8. Photos are meant to capture moments you’re afraid of losing. Photos are not meant to capture every moment of every day. Selfie sticks are everywhere here. There’s probably one selfie stick to every three people, and that’s not an exaggeration. Coming from a photographer, please listen to this one lesson if you don’t listen to anything else. You miss so much when you sit behind the lens (or try to be in front of it – selfie) For instance, think of the last concert you went to… how many people spent the entire concert recording the concert (not exactly legal, btw)? Now imagine how many people missed little cues from the artists (for instance, John Mayer changed the lyrics to one of his songs to include the city where he was playing “It’s been a long night in New York City, It’s been a long night in Nashville too” —the lyric is actually “Baton Rouge, too”). Imagine how much you actually miss when you’re too focused on focusing the camera. But also imagine how much you actually experience when you stop focusing on trying to remember that moment forever and you just focus on remembering that moment right then and there? Keep calm and put the selfie stick away. Enjoy the moment.

9. There are very few things in this world that I can control. This one will never be easy for me. I am high-strung. I can’t change it. People are going to either love or hate my high strung nature. I can’t change that either. People are either going to love or hate my choices. I can’t change that. People are either going to love or hate my hair, the way I dress, the way I talk, the way I live my life, what job I have, who I choose to date or marry, where I choose to live, what house (or apartment!) I choose to live in, what car I drive (or subway I take to work). I have to pick my battles, and I’m choosing to love the choices that I can make and the things I can (and even cannot!) control.

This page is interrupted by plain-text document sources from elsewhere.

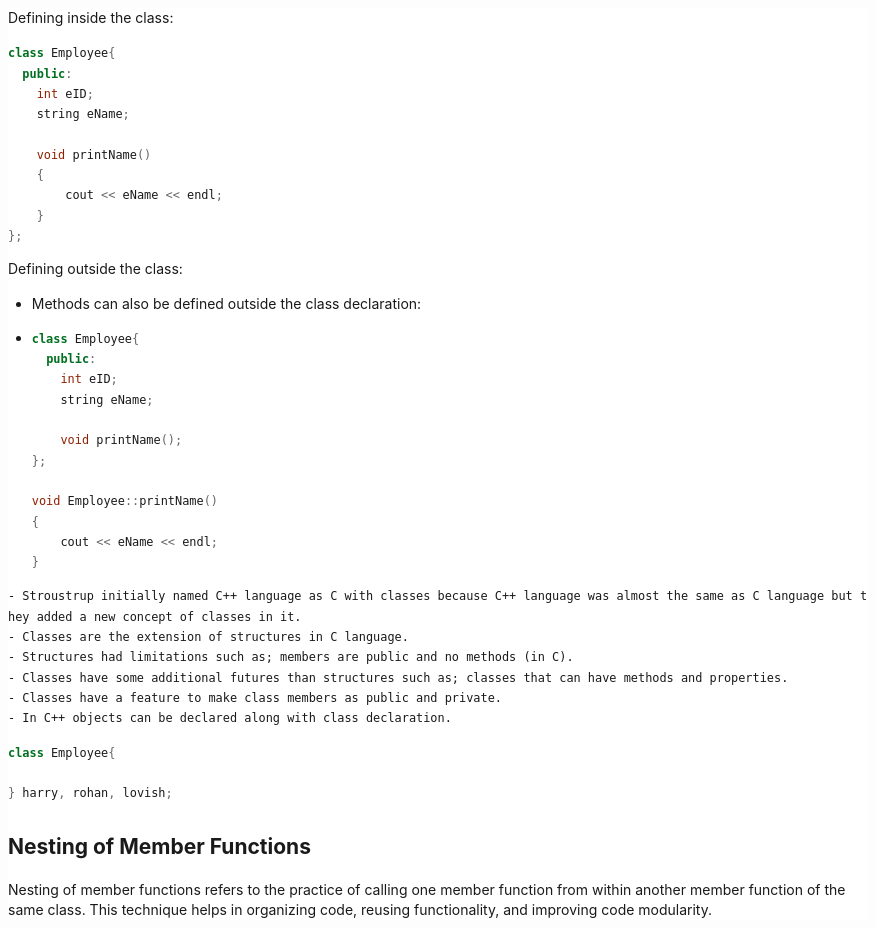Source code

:   Defining inside the class:
  ```cpp
  class Employee{
    public:
      int eID;
      string eName;
  
      void printName()
      {
          cout << eName << endl;
      }
  };
  ```
  
Defining outside the class:
- Methods can also be defined outside the class declaration:
- ```cpp
  class Employee{
    public:
      int eID;
      string eName;
  
      void printName();
  };
  
  void Employee::printName()
  {
      cout << eName << endl;
  }
  ```

```
- Stroustrup initially named C++ language as C with classes because C++ language was almost the same as C language but they added a new concept of classes in it.
- Classes are the extension of structures in C language.
- Structures had limitations such as; members are public and no methods (in C).
- Classes have some additional futures than structures such as; classes that can have methods and properties.
- Classes have a feature to make class members as public and private.
- In C++ objects can be declared along with class declaration.
```

```cpp
class Employee{

} harry, rohan, lovish;
```

## Nesting of Member Functions

Nesting of member functions refers to the practice of calling one member function from within another member function of the same class. This technique helps in organizing code, reusing functionality, and improving code modularity.
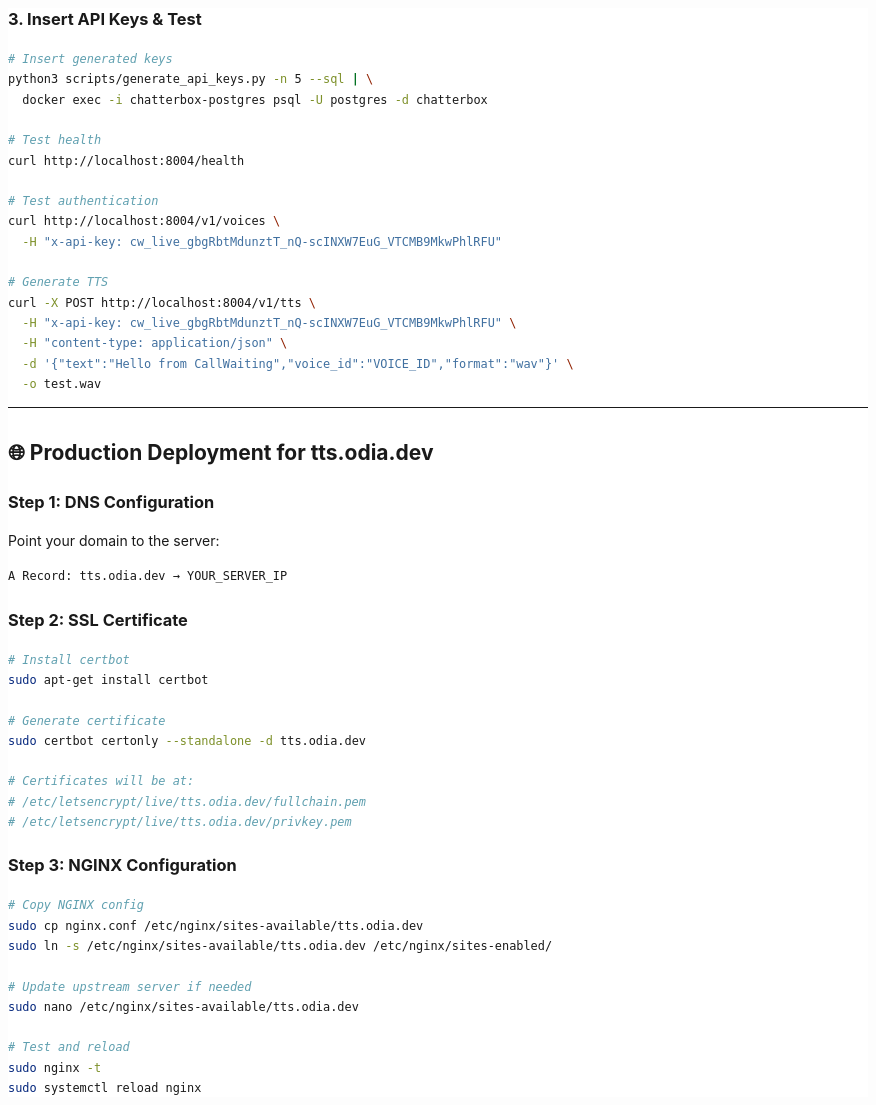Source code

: ### 3. Insert API Keys & Test

```bash
# Insert generated keys
python3 scripts/generate_api_keys.py -n 5 --sql | \
  docker exec -i chatterbox-postgres psql -U postgres -d chatterbox

# Test health
curl http://localhost:8004/health

# Test authentication
curl http://localhost:8004/v1/voices \
  -H "x-api-key: cw_live_gbgRbtMdunztT_nQ-scINXW7EuG_VTCMB9MkwPhlRFU"

# Generate TTS
curl -X POST http://localhost:8004/v1/tts \
  -H "x-api-key: cw_live_gbgRbtMdunztT_nQ-scINXW7EuG_VTCMB9MkwPhlRFU" \
  -H "content-type: application/json" \
  -d '{"text":"Hello from CallWaiting","voice_id":"VOICE_ID","format":"wav"}' \
  -o test.wav
```

---

## 🌐 Production Deployment for tts.odia.dev

### Step 1: DNS Configuration

Point your domain to the server:
```
A Record: tts.odia.dev → YOUR_SERVER_IP
```

### Step 2: SSL Certificate

```bash
# Install certbot
sudo apt-get install certbot

# Generate certificate
sudo certbot certonly --standalone -d tts.odia.dev

# Certificates will be at:
# /etc/letsencrypt/live/tts.odia.dev/fullchain.pem
# /etc/letsencrypt/live/tts.odia.dev/privkey.pem
```

### Step 3: NGINX Configuration

```bash
# Copy NGINX config
sudo cp nginx.conf /etc/nginx/sites-available/tts.odia.dev
sudo ln -s /etc/nginx/sites-available/tts.odia.dev /etc/nginx/sites-enabled/

# Update upstream server if needed
sudo nano /etc/nginx/sites-available/tts.odia.dev

# Test and reload
sudo nginx -t
sudo systemctl reload nginx
```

If there’s anything I’ve learned in the past two weeks it’s that I’ve let a whole lot keep me from enjoying life to its fullest extent. Expectations, worry, doubt, fear, stereotypes, whatever it may be. And that’s not fair to me because even though I’ve thoroughly enjoyed my college years, I haven’t really felt the weight of it all until now because it’s been lifted. There’s an energy here that’s different than any feeling I’ve had before. It’s like the high you get from achievement except different because it’s not a high. It’s an energy. It’s like the first time you realized your parents expect you to make mistakes, and somehow all of a sudden, everything seems a lot less scary.

Whether I chose to return to the city or choose somewhere else in the continental U.S. or abroad or wherever, I will be forever grateful of the time I spent learning about myself. There’s something about losing the comfort of being surrounded by people you know that makes you learn a lot about yourself. And that is quite invigorating.